“Stamattina le attenzioni del Sindaco mi sono giunte via Facebook”. E’ stato il vice presidente del Consiglio comunale peloritano, Nino Interdonato… a scrivere questo stamane.
Interdonato ha aggiunto: “sono stato definito il capo della lobby degli evasori! Non replico agli insulti, non rientra tra i canoni della mia educazione. Chiedo scusa io per lui a tutte le piccole e medie imprese messinesi, tacciate di evasione, per avere accumulato 100€ di debito, e che rischiano la sospensione della licenza”!
Una semplice precisazione gli devo:
- massacriamo gli evasori seriali e gli speculatori, ma lascia in pace le micro imprese in difficoltà, come ha fatto il Sindaco di Brescia, prevedendo 1000€ di tolleranza.
- Parliamo dei 100 euro di debito.
- Ma hai fatto due passi in città al centro?
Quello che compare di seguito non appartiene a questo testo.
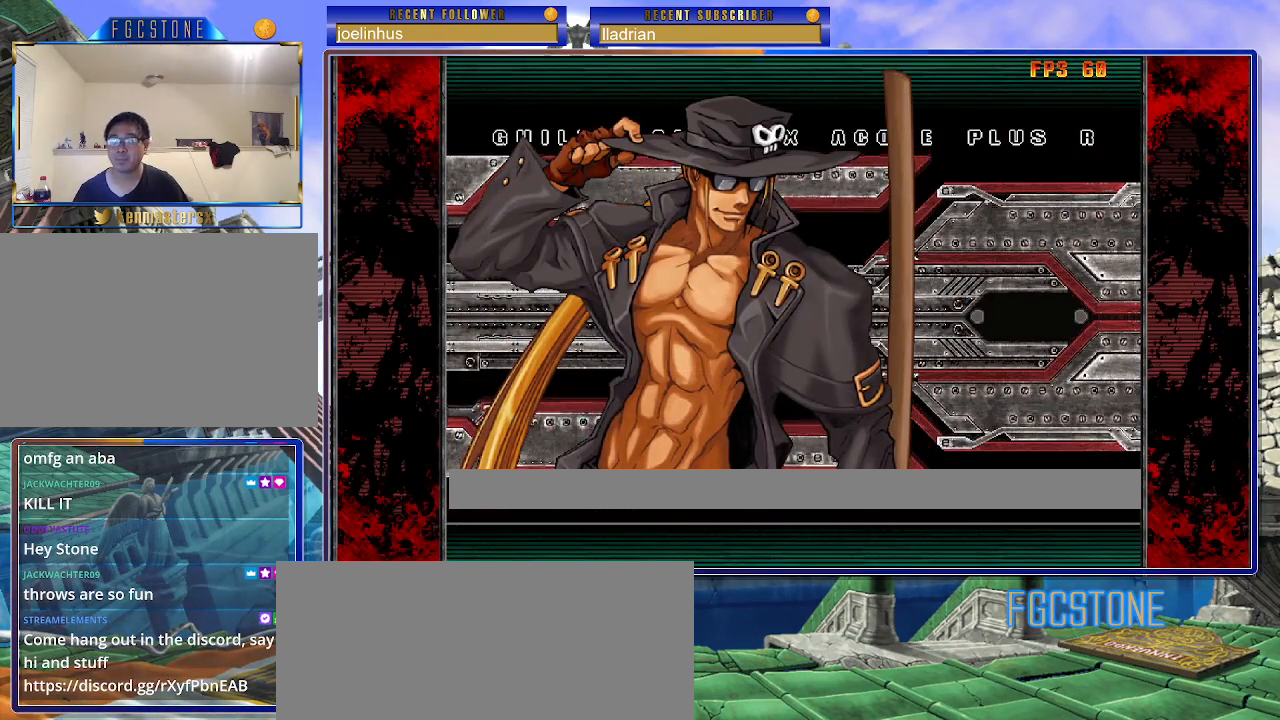
{"buttons": ["P"], "events": [[500, "P", "down"]]}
O sei rimasto trincerato in campagna?.
- Una porta si ed una no troverai attività chiuse definitivamente.
- Colpa tua? No assolutamente. Della crisi! Esagerare ora sarebbe follia!
Interdonato ha concluso: “è vero ci sono stati i furbetti ed i furboni che hanno creato le Bad Company, chiudendo le società con debiti ed aprendo accanto quelle nuove! Staniamoli senza pietà! Tutti d’accordo! Mi pare che anche la -vecchia Atm o Messina Ambiente- facciano parte di questi furbetti e non per fatti gestionali recenti! Allora diamo l’esempio cominciamo da questi grandi evasori a colpire e denunciare alla corte dei conti! Li non parliamo dei 100 euro ma di milioni di debiti da onorare!